> [Goal of the exercise]
Return every entry exactly.

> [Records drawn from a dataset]

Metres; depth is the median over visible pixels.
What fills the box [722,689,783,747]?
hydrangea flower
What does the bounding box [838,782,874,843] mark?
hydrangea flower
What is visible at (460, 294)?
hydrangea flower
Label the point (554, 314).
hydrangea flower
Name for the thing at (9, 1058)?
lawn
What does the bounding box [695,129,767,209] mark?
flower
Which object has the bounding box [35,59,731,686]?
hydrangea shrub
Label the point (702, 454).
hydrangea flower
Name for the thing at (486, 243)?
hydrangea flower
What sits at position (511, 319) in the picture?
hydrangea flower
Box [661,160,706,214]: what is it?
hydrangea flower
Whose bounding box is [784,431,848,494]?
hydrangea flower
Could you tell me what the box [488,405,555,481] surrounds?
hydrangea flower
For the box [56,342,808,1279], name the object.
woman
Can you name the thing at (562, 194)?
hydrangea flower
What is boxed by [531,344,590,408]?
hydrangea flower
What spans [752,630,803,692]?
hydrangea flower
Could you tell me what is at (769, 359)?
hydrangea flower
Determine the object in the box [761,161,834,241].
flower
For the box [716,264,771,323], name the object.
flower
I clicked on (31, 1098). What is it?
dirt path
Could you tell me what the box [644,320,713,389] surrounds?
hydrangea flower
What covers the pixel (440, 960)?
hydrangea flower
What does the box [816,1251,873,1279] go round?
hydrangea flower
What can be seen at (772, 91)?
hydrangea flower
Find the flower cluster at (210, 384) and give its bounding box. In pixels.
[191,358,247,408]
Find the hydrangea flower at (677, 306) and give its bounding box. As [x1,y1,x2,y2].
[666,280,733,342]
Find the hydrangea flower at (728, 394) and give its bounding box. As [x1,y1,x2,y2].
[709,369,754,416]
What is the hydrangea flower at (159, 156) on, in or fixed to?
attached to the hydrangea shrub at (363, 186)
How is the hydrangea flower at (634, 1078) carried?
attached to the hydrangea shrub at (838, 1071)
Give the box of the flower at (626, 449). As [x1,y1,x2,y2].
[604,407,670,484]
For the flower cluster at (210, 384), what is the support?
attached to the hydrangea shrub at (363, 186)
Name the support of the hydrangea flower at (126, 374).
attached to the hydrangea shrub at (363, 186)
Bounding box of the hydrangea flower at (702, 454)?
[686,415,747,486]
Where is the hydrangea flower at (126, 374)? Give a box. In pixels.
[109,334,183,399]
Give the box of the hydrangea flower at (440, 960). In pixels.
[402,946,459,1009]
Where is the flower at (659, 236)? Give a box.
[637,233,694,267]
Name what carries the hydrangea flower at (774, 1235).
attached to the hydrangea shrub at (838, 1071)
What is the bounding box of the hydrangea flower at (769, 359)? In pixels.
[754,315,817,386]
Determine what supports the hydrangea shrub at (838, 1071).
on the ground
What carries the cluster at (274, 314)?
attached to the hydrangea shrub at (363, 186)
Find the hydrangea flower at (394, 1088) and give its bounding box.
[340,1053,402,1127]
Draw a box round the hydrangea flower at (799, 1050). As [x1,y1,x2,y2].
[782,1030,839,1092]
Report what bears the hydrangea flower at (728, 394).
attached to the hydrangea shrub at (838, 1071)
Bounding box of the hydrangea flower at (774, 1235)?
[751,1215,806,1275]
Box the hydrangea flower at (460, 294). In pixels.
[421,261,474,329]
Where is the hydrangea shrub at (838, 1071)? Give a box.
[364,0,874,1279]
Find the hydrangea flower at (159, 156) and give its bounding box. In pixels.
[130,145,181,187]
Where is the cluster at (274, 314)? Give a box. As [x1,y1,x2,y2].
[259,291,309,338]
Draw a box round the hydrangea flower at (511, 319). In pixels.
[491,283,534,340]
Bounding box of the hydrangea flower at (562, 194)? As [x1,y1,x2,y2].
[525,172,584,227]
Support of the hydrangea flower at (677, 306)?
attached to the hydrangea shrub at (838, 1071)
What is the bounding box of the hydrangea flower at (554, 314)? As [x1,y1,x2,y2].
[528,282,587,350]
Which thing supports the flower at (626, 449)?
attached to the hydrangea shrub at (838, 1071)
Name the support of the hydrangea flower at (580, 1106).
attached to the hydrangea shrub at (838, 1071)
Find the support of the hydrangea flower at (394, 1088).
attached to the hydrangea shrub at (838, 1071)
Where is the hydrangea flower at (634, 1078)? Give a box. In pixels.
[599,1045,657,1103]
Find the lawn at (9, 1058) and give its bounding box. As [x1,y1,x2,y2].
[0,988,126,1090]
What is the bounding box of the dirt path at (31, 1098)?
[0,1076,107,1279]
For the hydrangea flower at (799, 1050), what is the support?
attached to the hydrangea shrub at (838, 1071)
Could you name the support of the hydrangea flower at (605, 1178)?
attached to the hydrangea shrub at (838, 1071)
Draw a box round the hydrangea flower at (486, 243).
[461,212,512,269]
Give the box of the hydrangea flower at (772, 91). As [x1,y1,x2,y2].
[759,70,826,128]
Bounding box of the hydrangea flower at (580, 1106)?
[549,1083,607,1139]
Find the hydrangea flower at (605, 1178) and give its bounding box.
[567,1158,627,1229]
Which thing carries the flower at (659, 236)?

> [Output of the task]
Metres; depth is the median over visible pixels.
What fills the box [722,689,783,747]?
hydrangea flower
What does the bounding box [838,782,874,843] mark?
hydrangea flower
What is visible at (460, 294)?
hydrangea flower
Label the point (554, 314).
hydrangea flower
Name for the thing at (9, 1058)?
lawn
What does the bounding box [695,129,767,209] mark?
flower
Which object has the bounding box [35,59,731,686]?
hydrangea shrub
Label the point (702, 454).
hydrangea flower
Name for the thing at (486, 243)?
hydrangea flower
What sits at position (511, 319) in the picture?
hydrangea flower
Box [661,160,706,214]: what is it?
hydrangea flower
Whose bounding box is [784,431,848,494]?
hydrangea flower
Could you tell me what the box [488,405,555,481] surrounds?
hydrangea flower
For the box [56,342,808,1279], name the object.
woman
Can you name the thing at (562, 194)?
hydrangea flower
What is boxed by [531,344,590,408]?
hydrangea flower
What spans [752,630,803,692]?
hydrangea flower
Could you tell me what is at (769, 359)?
hydrangea flower
Determine the object in the box [761,161,834,241].
flower
For the box [716,264,771,323], name the object.
flower
I clicked on (31, 1098). What is it?
dirt path
Could you tell me what the box [644,320,713,389] surrounds?
hydrangea flower
What covers the pixel (440, 960)?
hydrangea flower
What does the box [816,1251,873,1279] go round?
hydrangea flower
What can be seen at (772, 91)?
hydrangea flower
Find the flower cluster at (210, 384) and give its bounding box. In pixels.
[191,358,247,408]
Find the hydrangea flower at (677, 306) and give its bounding box. As [x1,y1,x2,y2].
[666,280,733,342]
Find the hydrangea flower at (728, 394) and give its bounding box. As [x1,y1,x2,y2].
[709,369,754,416]
What is the hydrangea flower at (159, 156) on, in or fixed to?
attached to the hydrangea shrub at (363, 186)
How is the hydrangea flower at (634, 1078) carried?
attached to the hydrangea shrub at (838, 1071)
Give the box of the flower at (626, 449). As [x1,y1,x2,y2].
[604,407,670,484]
For the flower cluster at (210, 384), what is the support?
attached to the hydrangea shrub at (363, 186)
Name the support of the hydrangea flower at (126, 374).
attached to the hydrangea shrub at (363, 186)
Bounding box of the hydrangea flower at (702, 454)?
[686,415,747,486]
Where is the hydrangea flower at (126, 374)? Give a box. In pixels.
[109,334,183,399]
Give the box of the hydrangea flower at (440, 960). In pixels.
[402,946,459,1009]
Where is the flower at (659, 236)? Give a box.
[637,233,694,267]
Name what carries the hydrangea flower at (774, 1235).
attached to the hydrangea shrub at (838, 1071)
What is the bounding box of the hydrangea flower at (769, 359)? In pixels.
[754,315,817,386]
Determine what supports the hydrangea shrub at (838, 1071).
on the ground
What carries the cluster at (274, 314)?
attached to the hydrangea shrub at (363, 186)
Find the hydrangea flower at (394, 1088) and give its bounding box.
[340,1053,402,1127]
Draw a box round the hydrangea flower at (799, 1050). As [x1,y1,x2,y2].
[782,1030,839,1092]
Report what bears the hydrangea flower at (728, 394).
attached to the hydrangea shrub at (838, 1071)
Bounding box of the hydrangea flower at (774, 1235)?
[751,1215,806,1275]
Box the hydrangea flower at (460, 294). In pixels.
[421,261,474,329]
Where is the hydrangea shrub at (838, 1071)? Give a box.
[364,0,874,1279]
Find the hydrangea flower at (159, 156) and give its bounding box. In pixels.
[130,145,181,187]
Where is the cluster at (274, 314)? Give a box. As [x1,y1,x2,y2].
[259,291,309,338]
Draw a box round the hydrangea flower at (511, 319). In pixels.
[491,283,534,340]
Bounding box of the hydrangea flower at (562, 194)? As [x1,y1,x2,y2].
[525,172,584,227]
Support of the hydrangea flower at (677, 306)?
attached to the hydrangea shrub at (838, 1071)
What is the bounding box of the hydrangea flower at (554, 314)? As [x1,y1,x2,y2].
[528,282,587,350]
Which thing supports the flower at (626, 449)?
attached to the hydrangea shrub at (838, 1071)
Name the support of the hydrangea flower at (580, 1106).
attached to the hydrangea shrub at (838, 1071)
Find the support of the hydrangea flower at (394, 1088).
attached to the hydrangea shrub at (838, 1071)
Where is the hydrangea flower at (634, 1078)? Give a box. In pixels.
[599,1045,657,1103]
Find the lawn at (9, 1058) and give its bounding box. As [x1,y1,x2,y2].
[0,988,126,1090]
What is the bounding box of the dirt path at (31, 1098)?
[0,1076,107,1279]
For the hydrangea flower at (799, 1050), what is the support?
attached to the hydrangea shrub at (838, 1071)
Could you name the support of the hydrangea flower at (605, 1178)?
attached to the hydrangea shrub at (838, 1071)
Draw a box round the hydrangea flower at (486, 243).
[461,212,512,269]
Give the box of the hydrangea flower at (772, 91). As [x1,y1,x2,y2].
[759,70,826,128]
Bounding box of the hydrangea flower at (580, 1106)?
[549,1083,607,1139]
Find the hydrangea flower at (605, 1178) and give its bounding box.
[567,1158,627,1229]
Which thing carries the flower at (659, 236)?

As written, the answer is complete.